Thankfully, several Raphael retrospectives are in the works in time for the 500th anniversary of the master’s death in April 2020. According to the article, they kick off this October in Urbino, Raphael’s birthplace, at the Galleria Nazionale delle Marche, which is located in the former Ducal Palace. “Raphael and his Friends of Urbino will present the young artist in the context of other painters in this leading Renaissance city-court.”
Rome, in collaboration with the Gallerie degli Uffizi in Florence, then gets in on the action in March 2020, with a show at the Scuderie del Quirinale, an exhibition venue run by Italy’s Ministry of Culture. The Uffizi’s Raphael collection includes his self-portrait, paintings of Agnolo and Maddalena Doni, and the Madonna of the Goldfinch.
Beyond Italy, London’s National Gallery and the Victoria and Albert Museum are expected to hold Raphael shows, while the Louvre in Paris plans a more general Italian Renaissance exhibition entitled Body and Soul: Sculpture in Italy from Donatello to Michelangelo 1460-1520.
So far, I’ve seen nothing about any shows in North America. However, it’s wonderful to learn that Raphael will get some of his due in Europe starting this fall and running into next summer.
Read the full Art Newspaper article here.
UPDATE ON JUNE 28, 2019: The Galleria Borghese in Rome will also have a Raphael exhibit, according to this interview with the gallery’s director in artnet news: “For Italy, 2020 will be the year of Raphael. The Borghese Gallery already dedicated a large exhibit in 2006 [to the artist], which is no longer repeatable, so it will organize a show around the theme of “the Raphaels of the Borghese” in which new discoveries will be presented.
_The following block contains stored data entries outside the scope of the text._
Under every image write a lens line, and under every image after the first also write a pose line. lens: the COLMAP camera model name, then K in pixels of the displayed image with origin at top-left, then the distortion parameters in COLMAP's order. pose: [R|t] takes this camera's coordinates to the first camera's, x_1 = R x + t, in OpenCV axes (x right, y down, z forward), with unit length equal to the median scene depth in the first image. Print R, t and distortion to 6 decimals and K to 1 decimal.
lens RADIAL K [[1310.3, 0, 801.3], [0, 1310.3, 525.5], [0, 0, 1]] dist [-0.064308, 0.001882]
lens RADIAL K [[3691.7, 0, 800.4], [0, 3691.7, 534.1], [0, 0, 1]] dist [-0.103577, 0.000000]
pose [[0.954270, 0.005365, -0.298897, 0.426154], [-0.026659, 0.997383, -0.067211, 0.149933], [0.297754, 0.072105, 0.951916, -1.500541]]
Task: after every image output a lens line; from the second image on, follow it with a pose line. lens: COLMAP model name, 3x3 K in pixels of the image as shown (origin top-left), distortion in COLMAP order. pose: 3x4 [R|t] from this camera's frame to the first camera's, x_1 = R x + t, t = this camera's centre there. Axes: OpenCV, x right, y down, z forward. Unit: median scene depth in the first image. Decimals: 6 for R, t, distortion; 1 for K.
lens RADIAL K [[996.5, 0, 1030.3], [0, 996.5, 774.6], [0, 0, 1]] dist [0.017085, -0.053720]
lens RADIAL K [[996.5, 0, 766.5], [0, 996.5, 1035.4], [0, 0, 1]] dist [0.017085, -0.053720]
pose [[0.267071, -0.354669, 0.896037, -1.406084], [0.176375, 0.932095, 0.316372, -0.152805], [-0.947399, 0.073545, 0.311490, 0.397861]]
A research project will also be conducted throughout 2020, based on investigations of advanced diagnostics on our Deposizione Baglioni (Baglioni Deposition) by Raphael, generously funded by Bank of America.”
* * *
BEST ROADSIDE SIGN/PLAQUE:
Another little Toronto gem found on Ossington Avenue, just south of Dundas Street. Since he was effectively banned from boxing in the U.S. due to his political views, Muhammad Ali trained at a gym located here in 1966 in preparation for a match with Canadian boxer George Chuvalo. As an interesting side note, legendary Toronto doctor Joseph Greenberg, father of my own family doctor, was inducted into the International Boxing Hall of Fame for his medical care of Chuvalo and other boxers. I wonder if he ever got to meet Muhammad Ali?